For a while, I did have a real boy to play with, right in the house. It happened this way:—
Martha, who is Aunty Edith's colored washerwoman in the city, had a boy called George, who used to bring the clothes home. He was a little older than me—twelve years old—and he was always smiling, and his teeth were white and his eyes shiny. And when his mother wrote Aunty Edith that he was poorly, Aunty Edith had him sent down for a week—on trial, to stay in the attic above my room, and do the dishes for the Aunties, and run errands. He was to stay longer, if it was all right.
I wish it had been, for George was awful funny. He was very obliging, too, and I liked him. So did Aunty May, for he remembered all the stories his teachers had told him in school, and he would tell them to Aunty May and me, when we sat down under the willow trees, and we just loved it.
What Aunty Edith didn't love was what he did with the green paint. Aunty Edith had a lot left over in a pot after the kitchen was painted, and she thought it would be nice to paint the chairs and tables that we used out of doors.
We used to have breakfast and lunch, and even dinner, out in the little grapevine-covered back porch, which had a cement floor, level with the ground.
So just to keep George happy, Aunty Edith gave him that to do. He commenced it while Aunty May and I were doing lessons, and we could hear Aunty Edith explaining—Aunty Edith always does the explaining—and George all the time saying, "Yas, 'm, yas, 'm, Miss Edith." And by and by Aunty Edith came in and we could hear George whistling and singing. George did sing awful loud, and funny songs, so you'd have to stop and listen.
This morning he kept singing something about a man named "Sylvester," and he kept singing out the same thing over and over again, till Aunty May said, "Oh, dear, I can't hear myself speak. Edith, will you quiet the blackbird?" And Aunty Edith called to George not to sing so loud, and he said, "Yas, 'm, Miss Edith"; and the next minute it began louder than ever.

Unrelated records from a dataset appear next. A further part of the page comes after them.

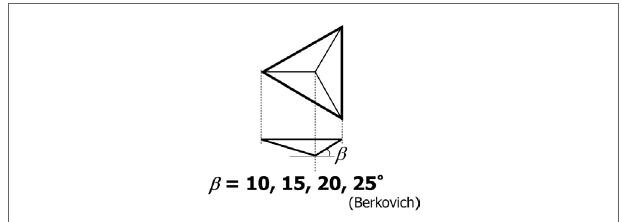
FigUre 1 | schematic illustration of trigonal pyramid indenter . β is the face angle of the indenter and varied from 10° to 25°. FigUre 2 | Photos of the indentation contact regions of soda-lime glass under (a) 10° and (B) 25° indenters . The indentation load is 1.0 N.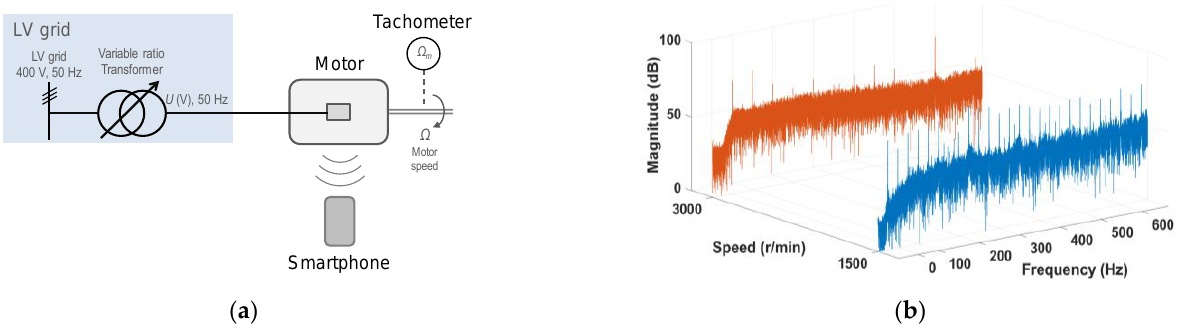
Figure 10. No load coupled to the motor shaft: ( a ) the test configuration; ( b ) the spectra of the motor noise signals.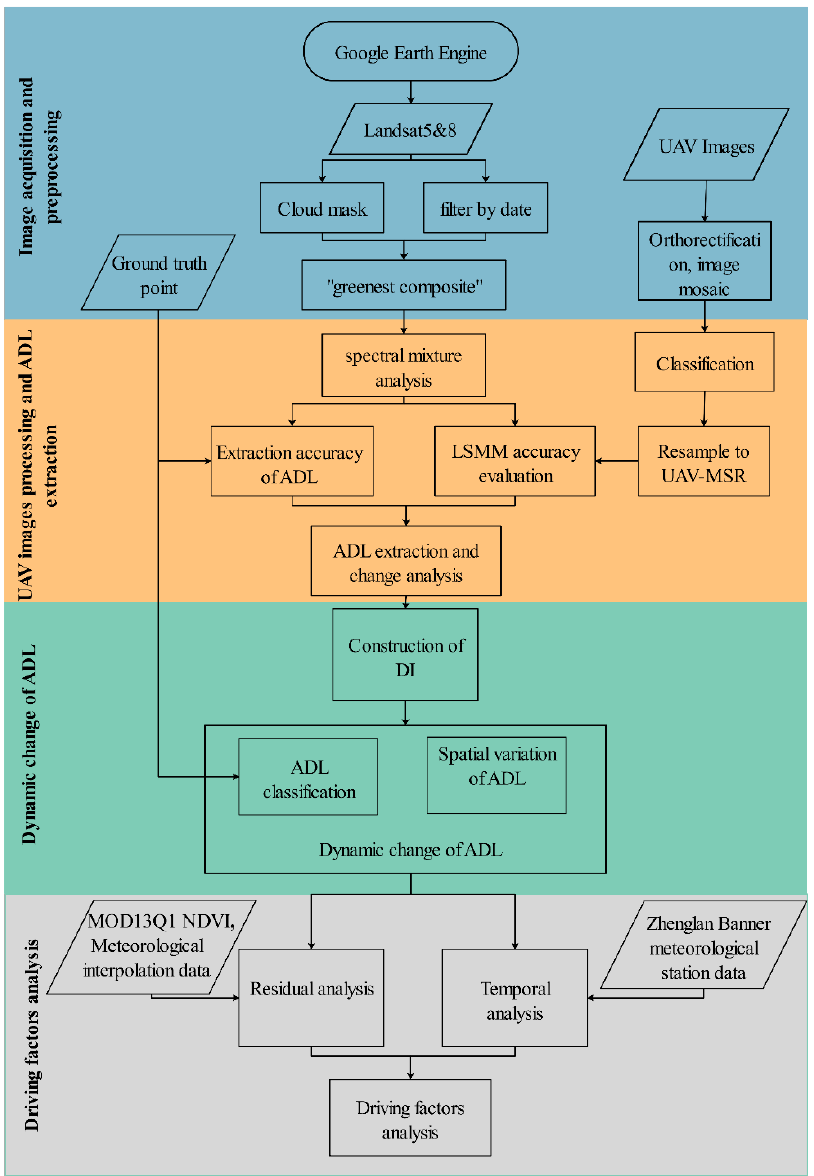
Figure 1. Research flow chart. The first part shows the preprocessing step of Landsat and UAV images. The second part shows the image processing steps to obtain the extent of the ADL. The third part shows the dynamic change evaluation of the ADL based on the desertification index (DI). The last part mainly focuses on the driving forces of aeolian desertification.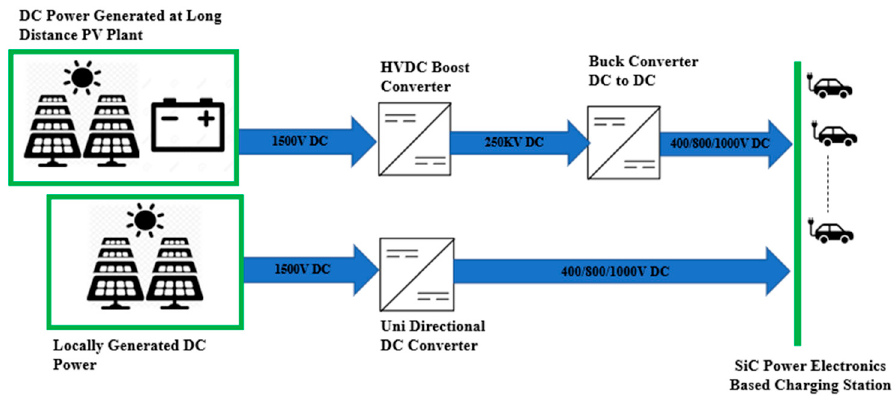
Figure 13. Fully Renewable and DC XFC Charging Infrastructure [14].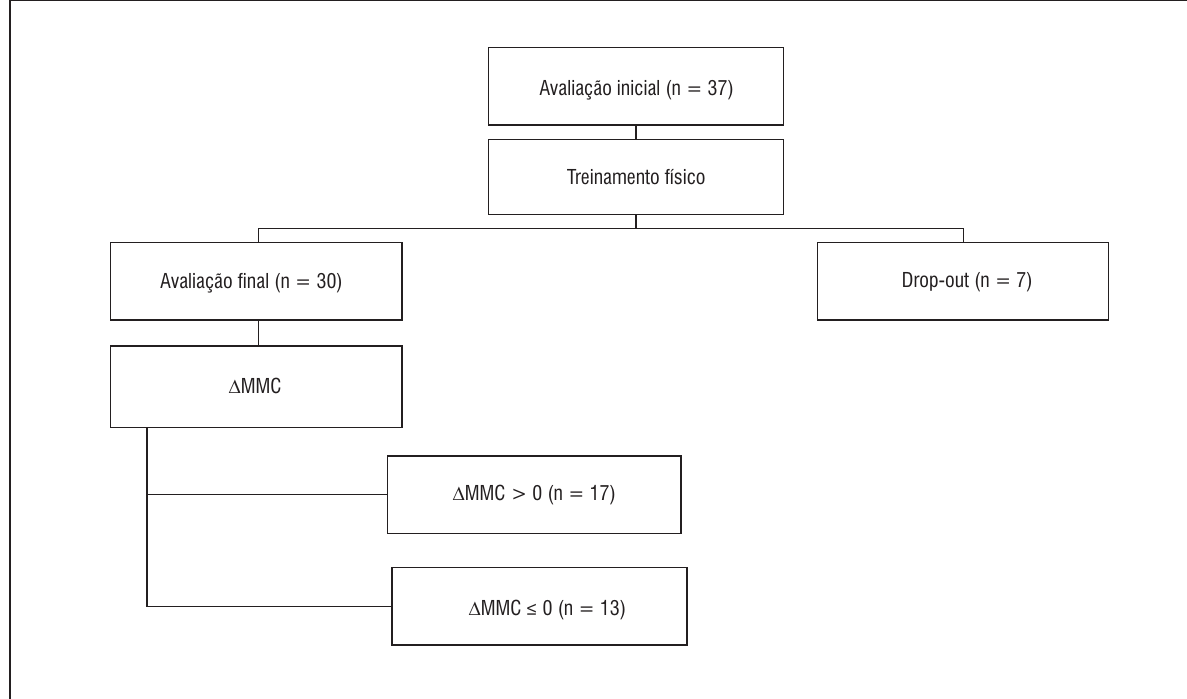
Figura 1 - Fluxograma de pacientes recrutados para o estudo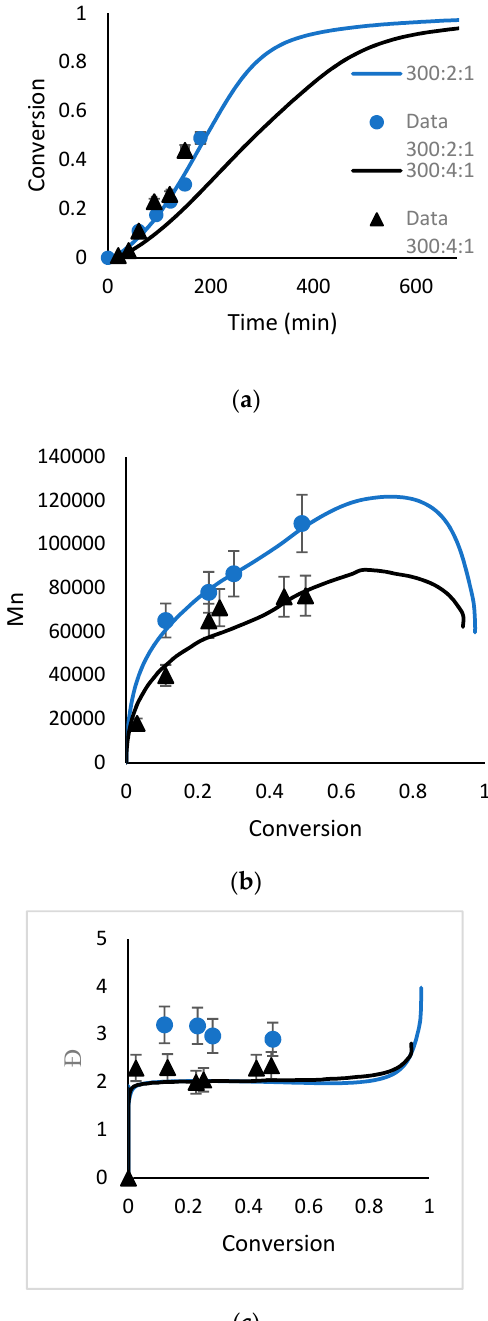
Figure 11. Comparison of model predictions and experimental data for ( a ) monomer conversion versus time, ( b ) number average molar mass versus conversion, and ( c ) Ð versus conversion. [MMA]:[dihydro-2(3)-thiophenethione (DTL2)]:[AIBN] = 300:2:1 for EXP 1 and 300:4:1 for EXP 2.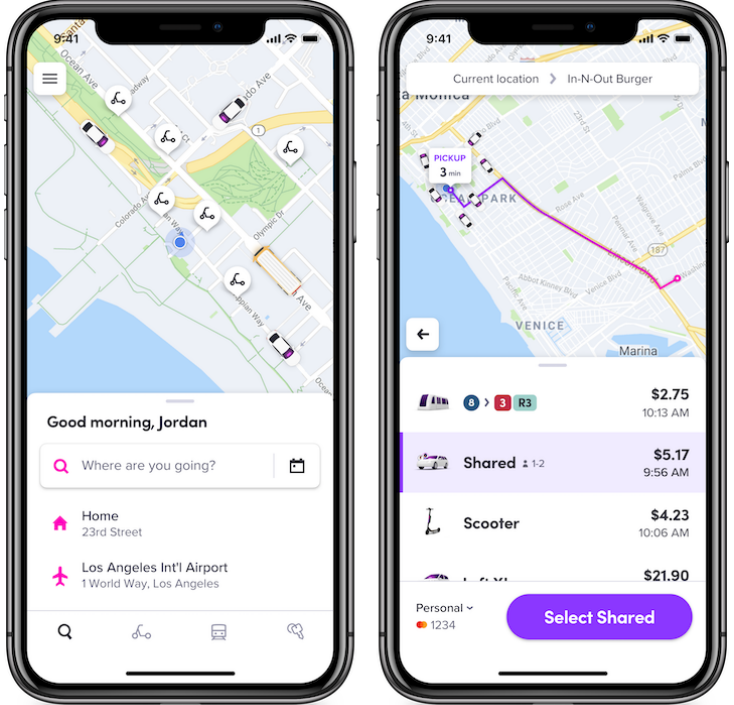
Figure 1. Screenshots from the user interface while booking a trip in the Lyft app. Source: Lyft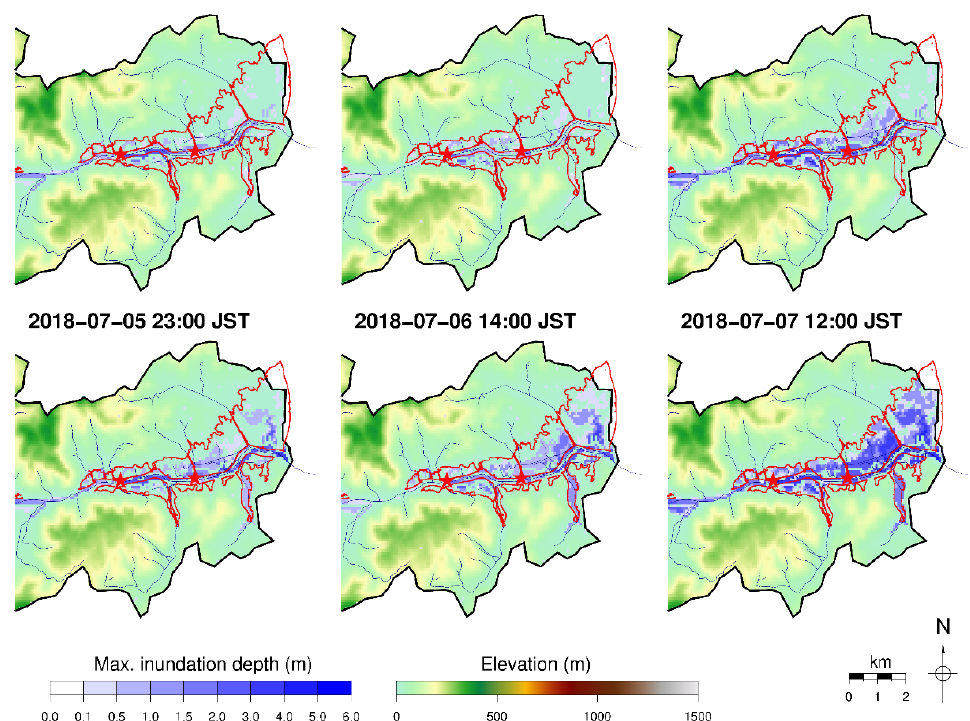
Figure 10. Simulated maximum inundation depth profiles over the Mabicho district in Kurashaki city (Okayama prefecture) during different periods. The upper profiles indicate normal conditions while the bottom panels show the effects of the back-water phenomenon and embankment bursting along the Oda river. Red polygons indicate the estimated flood area based on the GSI maps.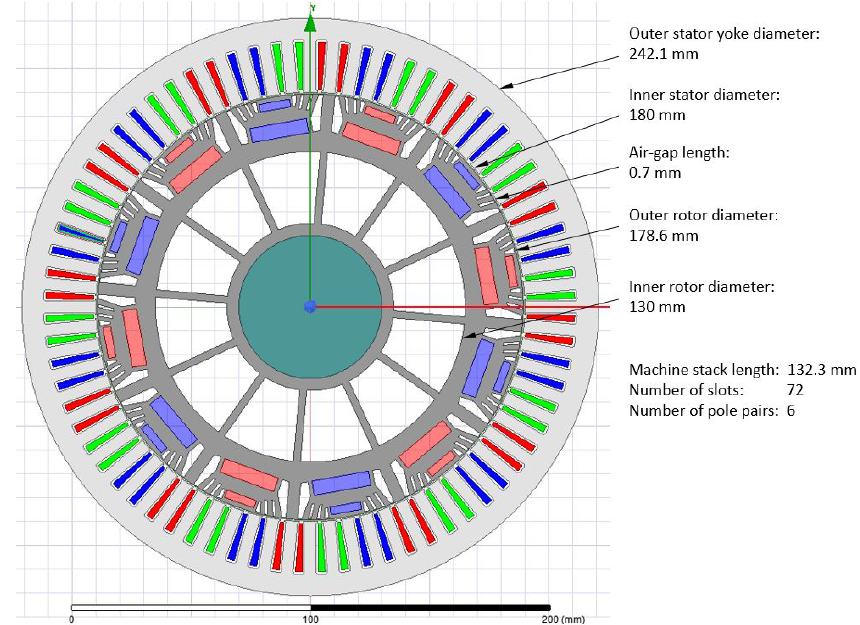
Figure 1. The BMWi3 traction machine geometry view and its main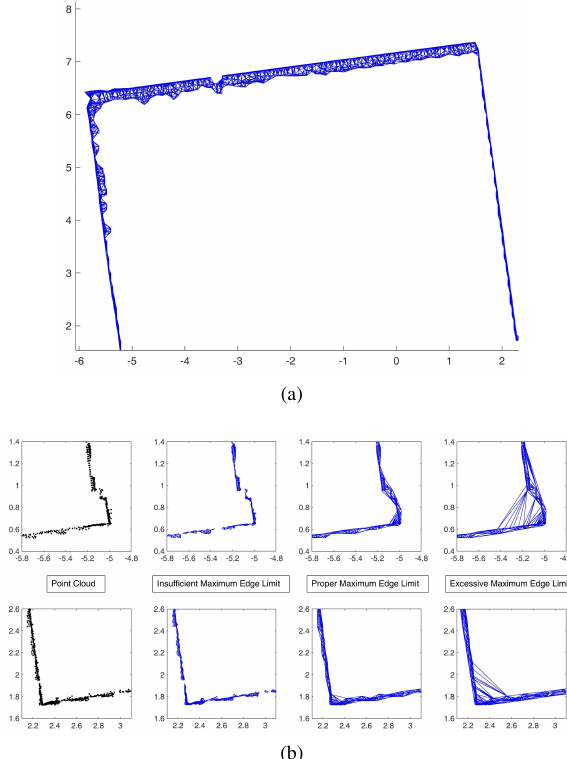
Figure 8: Delaunay Triangulation: (a) detail; (b) influence of the value of the MEL.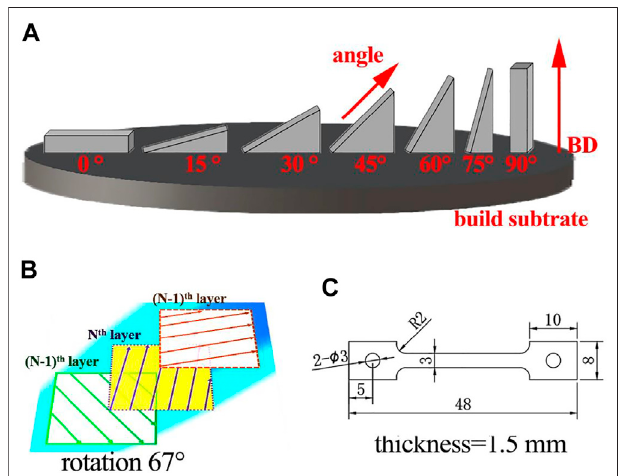
FIGURE 1 | Model design: (A) 45 ° sample, (B) 75 ° sample, (C) selected laser scanning strategy, and (D) dimensions (in mm) used in the fabrication of the tensile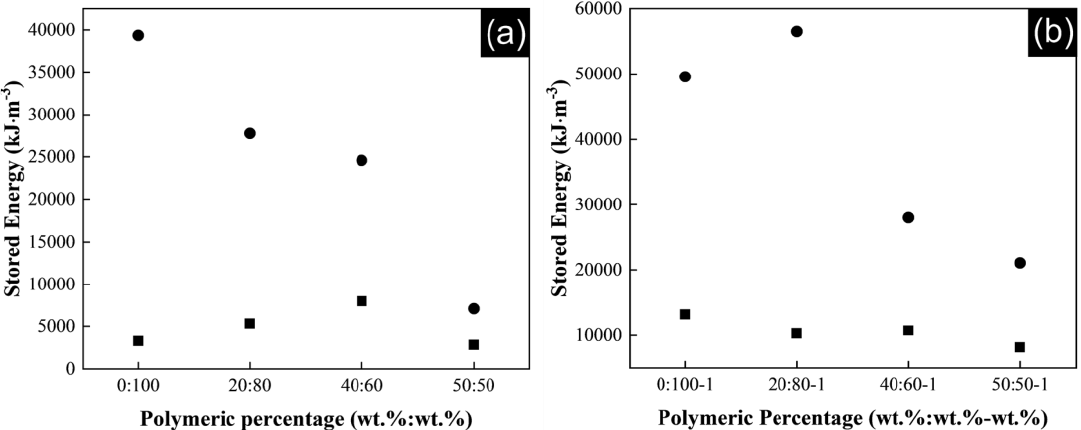
Figure 9. Stored energy up to breaking for composite yarns: ( a ) P(S:AN) and ( b ) P(S:AN-AA), with different CNTs contents: ( ∎ ) 0.5 wt.% and ( ● ) 1.0 wt.%. The relative error is 5%.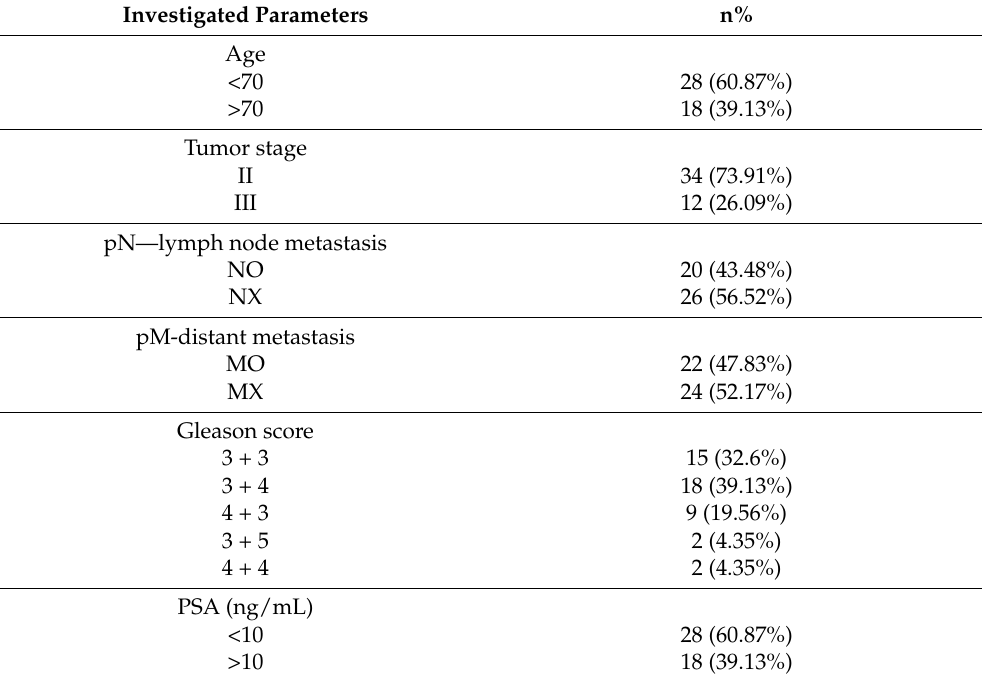
Table 1. The age and level of PSA, Gleason score, and tumor stage in investigated patients with PC. Investigated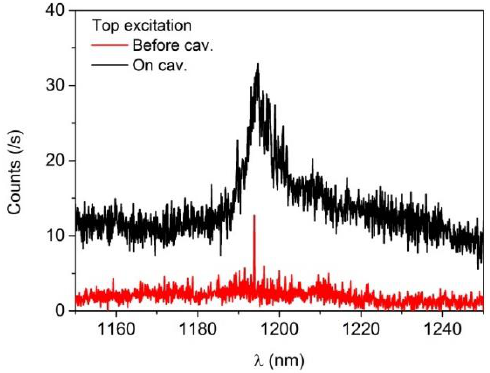
Figure 10. PL spectra on two different excitation position following the previous color coding. A single QD excitonic line is clearly visible on the red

Then Aunty Edith went downstairs to tell him to take his work farther away from the house.
She hadn't been gone a minute till we heard her say, "Oh, good gracious, what shall I do? Come here, George, and see if you can take it off." George kept saying, "Yas, 'm, Miss Edith, yas, 'm"; and Aunty Edith was being so very spluttery, that Aunty May and I leaned out the window, and then we jerked our heads in and Aunty May said, "Don't you dare laugh out loud, Billy."
Then we looked again, and jerked our heads inside the window every time we felt the laugh coming on, which was pretty often, for you see George had put the paint-can, a small one, right on the doorsill, and Aunty Edith had put her foot in it, and it had caught.